Desperté y un par de horas más tarde, estaba en la sala de conciertos real. Observé cómo arrimaban una camioneta por la rabera y descargaban instrumentos musicales. Extraño, pensé, pareciera que ya tienen los suficientes  y ahora traen más. Cuando esucuché los primeros compases del evento, ya dentro de la sala,  me llevé una sorpresa. Escuchaba fagots, escuchaba cornos, escuchaba flautines, sí, pero no escuchaba el sonido que esperaba. Busqué el programa y leí:

“Sinfonía No. 2 de Félix Mendelssohn, grandes personalidades, grandes directores. No olvide quedarse para el vino de honor  así como de aplaudir vigorosa e interminablemente al finalizar la presentación. Gracias por su preferencia.”
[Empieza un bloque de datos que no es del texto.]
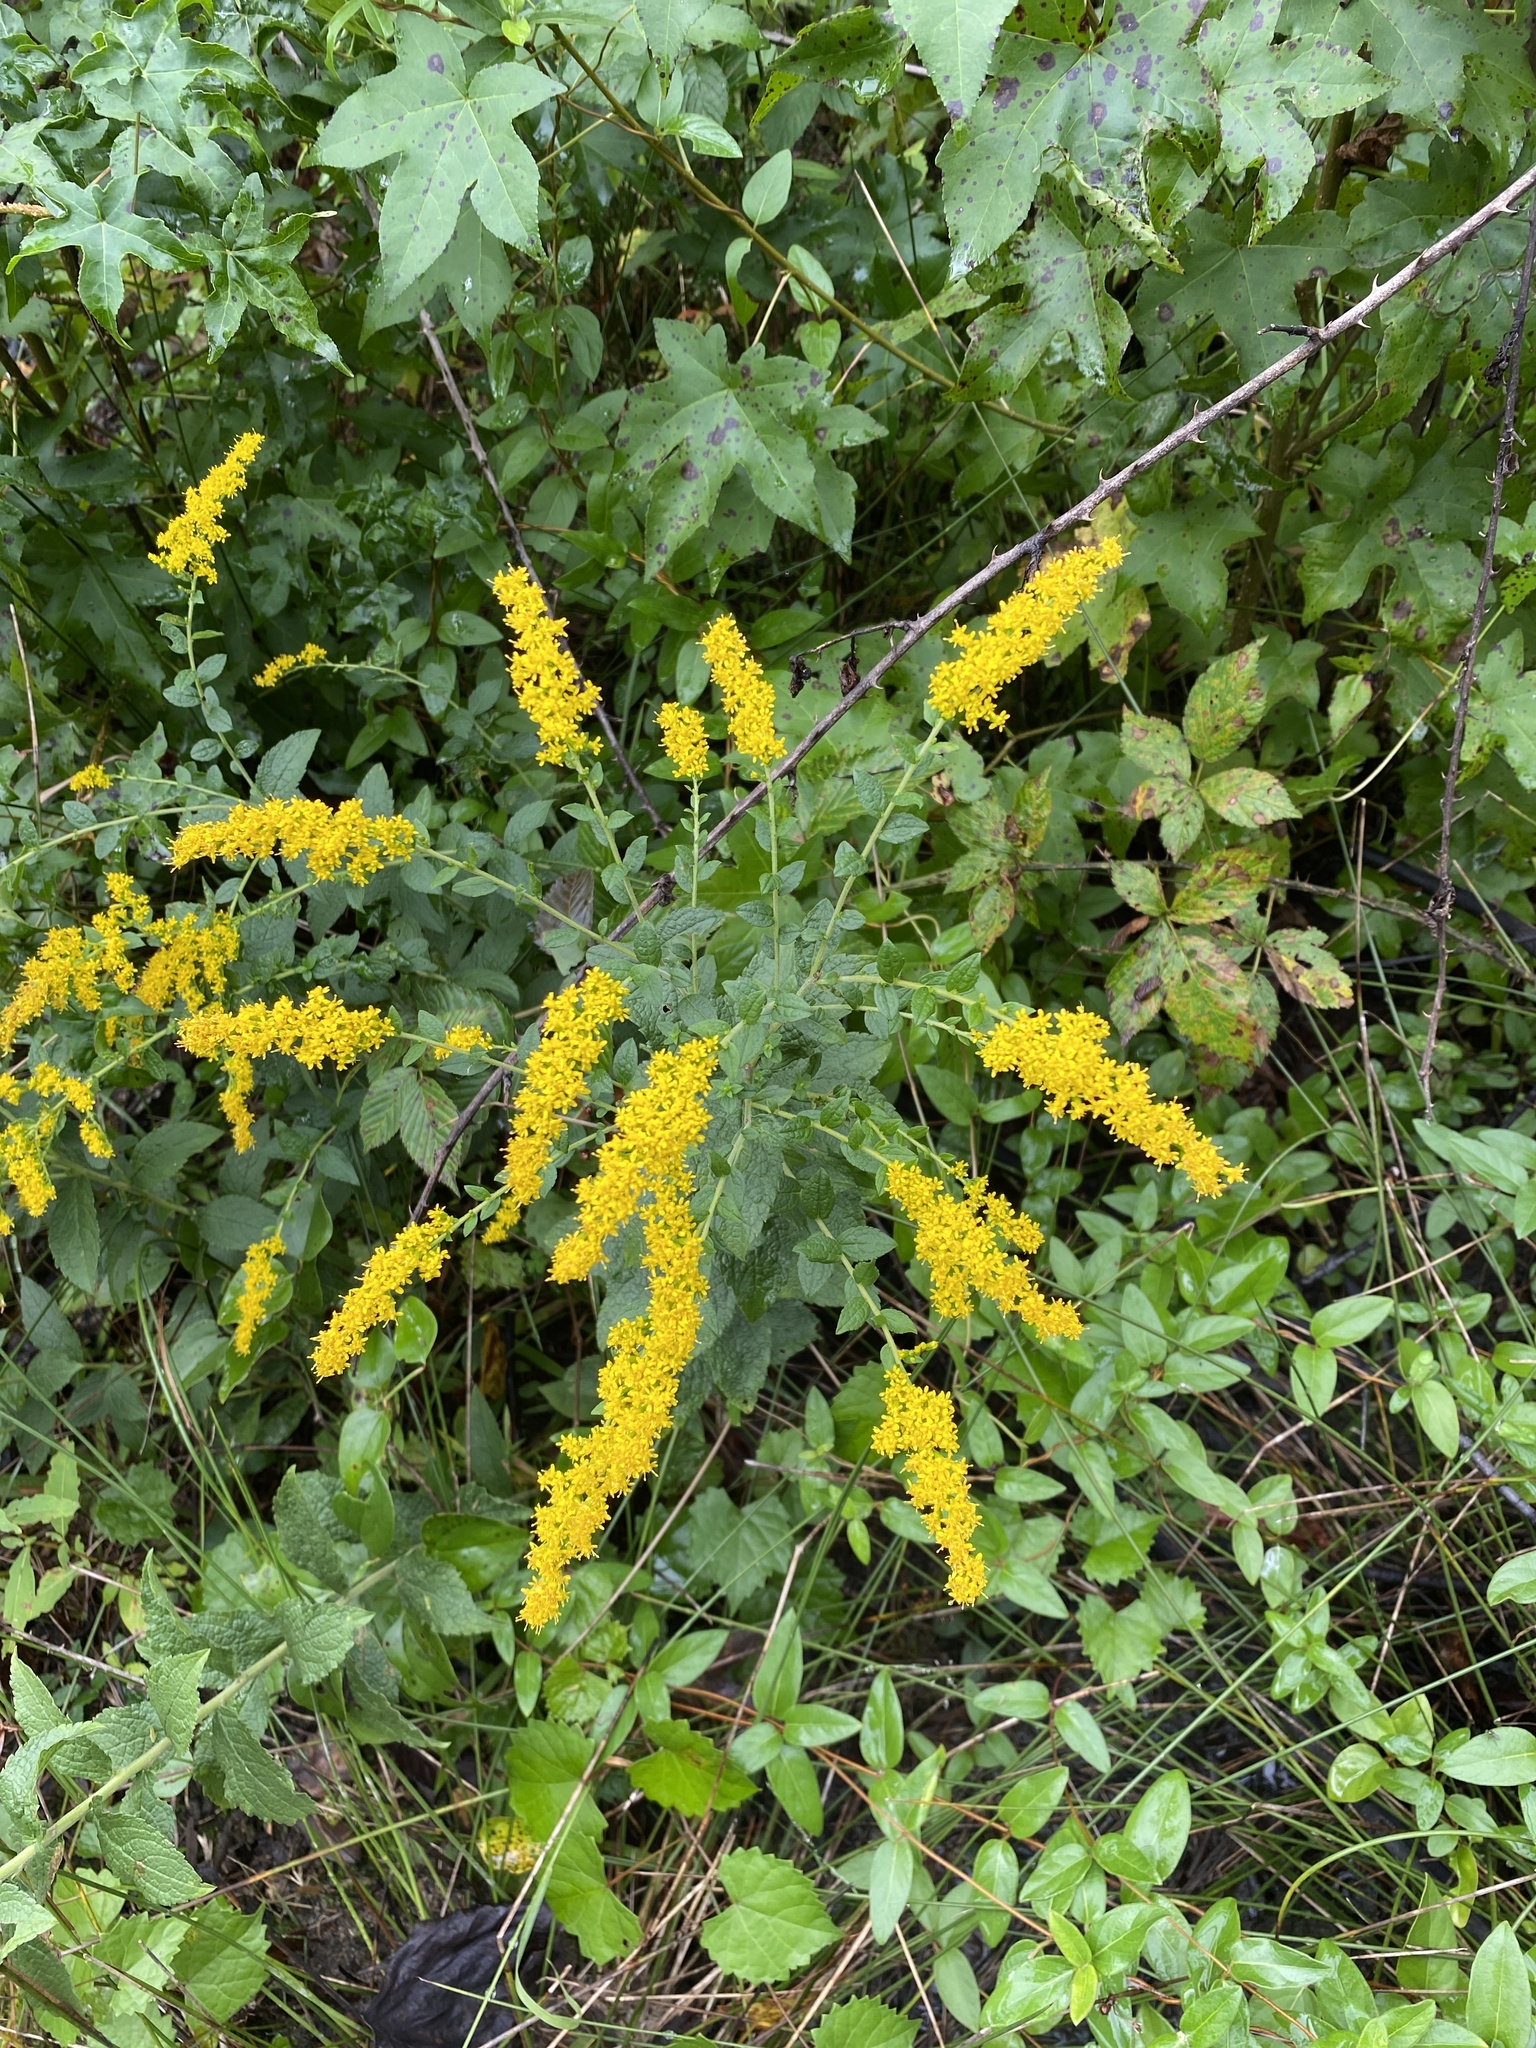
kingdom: Plantae
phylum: Tracheophyta
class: Magnoliopsida
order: Asterales
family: Asteraceae
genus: Solidago
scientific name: Solidago rugosa
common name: Rough-stemmed goldenrod
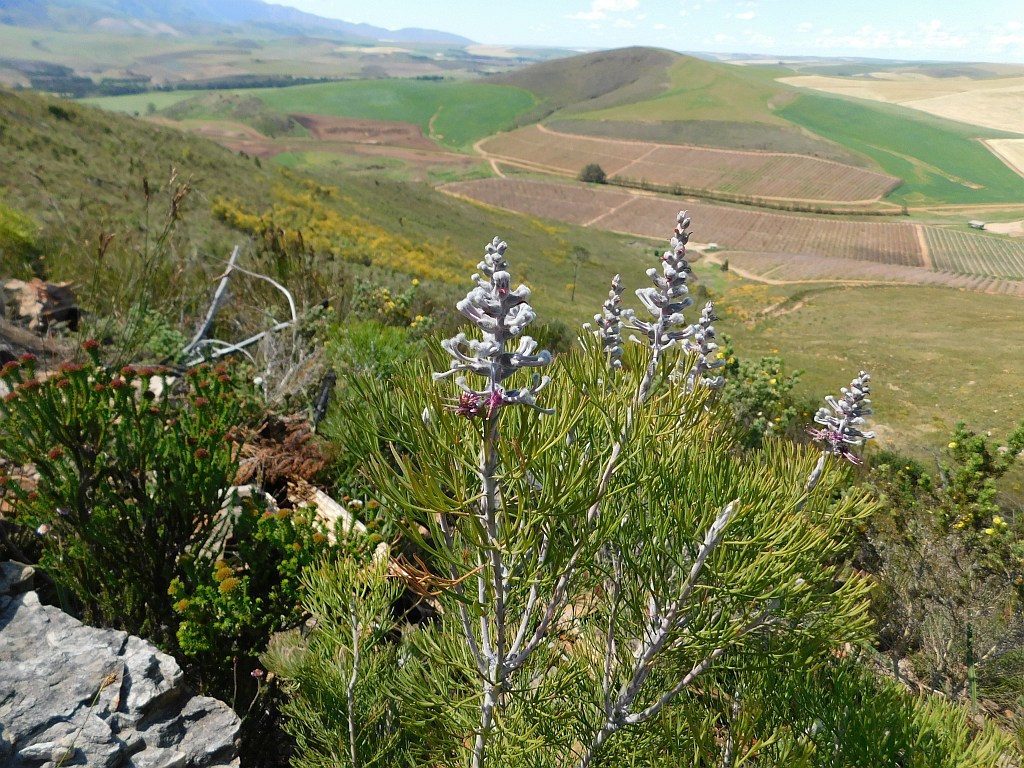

Mi sorpresa no duró demasiado. Estoicamente me acomodé física y mentalmente y escuché el programa completo. Sí, así fue tal cual sucedió.

Nota:

El 28 de Noviembre del año 2009, se interpretó en la Sala Nezahualcóyotl la sinfonía no. 2 ‘Himno de alabanza’ del compositor Félix Mendelssohn. Había asistido con la intención de escuchar la sinfonía no. 1 ‘Titan’ de Gustav Mahler y el concierto no. 2 para piano de Beethoven. Estas últimas dos piezas, habían sido interpretadas una semana antes. No me arrepiento de mi equivocación, pero sí de otras que he cometido.